Problem description –
Give back every line of the data, transcribed exactly.
..............................
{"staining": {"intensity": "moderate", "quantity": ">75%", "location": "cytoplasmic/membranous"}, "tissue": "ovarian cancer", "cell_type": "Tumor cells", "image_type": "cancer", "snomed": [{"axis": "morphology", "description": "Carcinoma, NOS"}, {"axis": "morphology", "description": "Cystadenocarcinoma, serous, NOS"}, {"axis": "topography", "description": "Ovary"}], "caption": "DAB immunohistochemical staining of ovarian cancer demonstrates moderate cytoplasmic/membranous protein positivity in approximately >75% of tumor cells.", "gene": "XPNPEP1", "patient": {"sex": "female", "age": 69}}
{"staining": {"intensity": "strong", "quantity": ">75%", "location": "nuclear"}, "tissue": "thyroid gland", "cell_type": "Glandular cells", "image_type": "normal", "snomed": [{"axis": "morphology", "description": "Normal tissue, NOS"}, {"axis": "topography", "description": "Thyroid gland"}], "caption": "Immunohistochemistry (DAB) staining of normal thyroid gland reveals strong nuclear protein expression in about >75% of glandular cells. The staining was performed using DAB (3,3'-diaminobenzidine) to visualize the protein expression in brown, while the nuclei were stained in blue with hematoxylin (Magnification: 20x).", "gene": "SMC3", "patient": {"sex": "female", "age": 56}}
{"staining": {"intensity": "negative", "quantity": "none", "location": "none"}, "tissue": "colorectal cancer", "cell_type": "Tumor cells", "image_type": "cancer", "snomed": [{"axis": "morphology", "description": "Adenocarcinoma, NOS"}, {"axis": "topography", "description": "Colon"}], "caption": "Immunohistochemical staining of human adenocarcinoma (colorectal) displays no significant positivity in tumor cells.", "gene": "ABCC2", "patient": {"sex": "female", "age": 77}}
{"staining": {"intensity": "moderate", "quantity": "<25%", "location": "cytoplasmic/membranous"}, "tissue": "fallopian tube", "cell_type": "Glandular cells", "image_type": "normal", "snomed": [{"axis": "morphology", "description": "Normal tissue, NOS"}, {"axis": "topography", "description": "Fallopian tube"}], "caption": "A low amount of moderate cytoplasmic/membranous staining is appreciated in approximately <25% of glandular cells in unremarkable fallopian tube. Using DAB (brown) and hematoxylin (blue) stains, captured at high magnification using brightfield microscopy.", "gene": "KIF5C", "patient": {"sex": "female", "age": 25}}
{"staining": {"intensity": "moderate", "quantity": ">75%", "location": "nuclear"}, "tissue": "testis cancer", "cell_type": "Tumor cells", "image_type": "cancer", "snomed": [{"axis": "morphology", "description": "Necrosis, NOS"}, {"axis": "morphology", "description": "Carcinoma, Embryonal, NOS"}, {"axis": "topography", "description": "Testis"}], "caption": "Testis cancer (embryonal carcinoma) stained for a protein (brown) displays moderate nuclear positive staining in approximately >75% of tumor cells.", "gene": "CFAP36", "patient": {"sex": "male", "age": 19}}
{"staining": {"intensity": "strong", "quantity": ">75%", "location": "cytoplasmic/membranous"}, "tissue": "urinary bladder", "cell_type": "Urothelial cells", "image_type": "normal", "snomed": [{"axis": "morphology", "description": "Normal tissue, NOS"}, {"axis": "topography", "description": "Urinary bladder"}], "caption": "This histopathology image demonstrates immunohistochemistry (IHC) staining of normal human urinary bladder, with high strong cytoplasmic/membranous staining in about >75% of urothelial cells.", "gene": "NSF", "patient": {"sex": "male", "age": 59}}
..............................
Result of the task –
{"staining": {"intensity": "moderate", "quantity": ">75%", "location": "cytoplasmic/membranous"}, "tissue": "ovarian cancer", "cell_type": "Tumor cells", "image_type": "cancer", "snomed": [{"axis": "morphology", "description": "Carcinoma, NOS"}, {"axis": "morphology", "description": "Cystadenocarcinoma, serous, NOS"}, {"axis": "topography", "description": "Ovary"}], "caption": "DAB immunohistochemical staining of ovarian cancer demonstrates moderate cytoplasmic/membranous protein positivity in approximately >75% of tumor cells.", "gene": "XPNPEP1", "patient": {"sex": "female", "age": 69}}
{"staining": {"intensity": "strong", "quantity": ">75%", "location": "nuclear"}, "tissue": "thyroid gland", "cell_type": "Glandular cells", "image_type": "normal", "snomed": [{"axis": "morphology", "description": "Normal tissue, NOS"}, {"axis": "topography", "description": "Thyroid gland"}], "caption": "Immunohistochemistry (DAB) staining of normal thyroid gland reveals strong nuclear protein expression in about >75% of glandular cells. The staining was performed using DAB (3,3'-diaminobenzidine) to visualize the protein expression in brown, while the nuclei were stained in blue with hematoxylin (Magnification: 20x).", "gene": "SMC3", "patient": {"sex": "female", "age": 56}}
{"staining": {"intensity": "negative", "quantity": "none", "location": "none"}, "tissue": "colorectal cancer", "cell_type": "Tumor cells", "image_type": "cancer", "snomed": [{"axis": "morphology", "description": "Adenocarcinoma, NOS"}, {"axis": "topography", "description": "Colon"}], "caption": "Immunohistochemical staining of human adenocarcinoma (colorectal) displays no significant positivity in tumor cells.", "gene": "ABCC2", "patient": {"sex": "female", "age": 77}}
{"staining": {"intensity": "moderate", "quantity": "<25%", "location": "cytoplasmic/membranous"}, "tissue": "fallopian tube", "cell_type": "Glandular cells", "image_type": "normal", "snomed": [{"axis": "morphology", "description": "Normal tissue, NOS"}, {"axis": "topography", "description": "Fallopian tube"}], "caption": "A low amount of moderate cytoplasmic/membranous staining is appreciated in approximately <25% of glandular cells in unremarkable fallopian tube. Using DAB (brown) and hematoxylin (blue) stains, captured at high magnification using brightfield microscopy.", "gene": "KIF5C", "patient": {"sex": "female", "age": 25}}
{"staining": {"intensity": "moderate", "quantity": ">75%", "location": "nuclear"}, "tissue": "testis cancer", "cell_type": "Tumor cells", "image_type": "cancer", "snomed": [{"axis": "morphology", "description": "Necrosis, NOS"}, {"axis": "morphology", "description": "Carcinoma, Embryonal, NOS"}, {"axis": "topography", "description": "Testis"}], "caption": "Testis cancer (embryonal carcinoma) stained for a protein (brown) displays moderate nuclear positive staining in approximately >75% of tumor cells.", "gene": "CFAP36", "patient": {"sex": "male", "age": 19}}
{"staining": {"intensity": "strong", "quantity": ">75%", "location": "cytoplasmic/membranous"}, "tissue": "urinary bladder", "cell_type": "Urothelial cells", "image_type": "normal", "snomed": [{"axis": "morphology", "description": "Normal tissue, NOS"}, {"axis": "topography", "description": "Urinary bladder"}], "caption": "This histopathology image demonstrates immunohistochemistry (IHC) staining of normal human urinary bladder, with high strong cytoplasmic/membranous staining in about >75% of urothelial cells.", "gene": "NSF", "patient": {"sex": "male", "age": 59}}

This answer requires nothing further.